Saved entries:
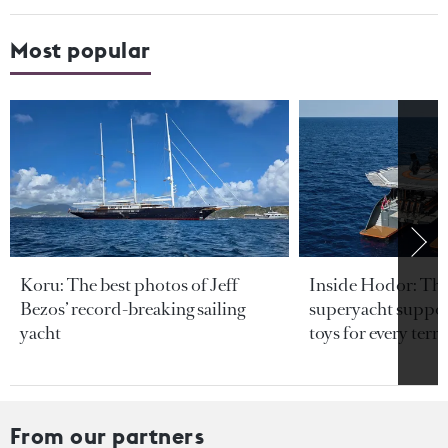
Most popular
Koru: The best photos of Jeff
Inside Hodor: Th
Bezos’ record-breaking sailing
superyacht support
yacht
toys for every terra
From our partners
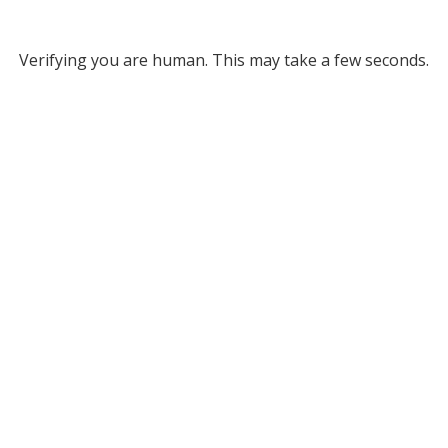
Verifying you are human. This may take a few seconds.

TASK BRIEF: Can you print every line of the data above without changing a word, leaving the pictures out?

WRITTEN RESPONSE:
Most popular
Koru: The best photos of Jeff
Inside Hodor: Th
Bezos’ record-breaking sailing
superyacht support
yacht
toys for every terra
From our partners
Verifying you are human. This may take a few seconds.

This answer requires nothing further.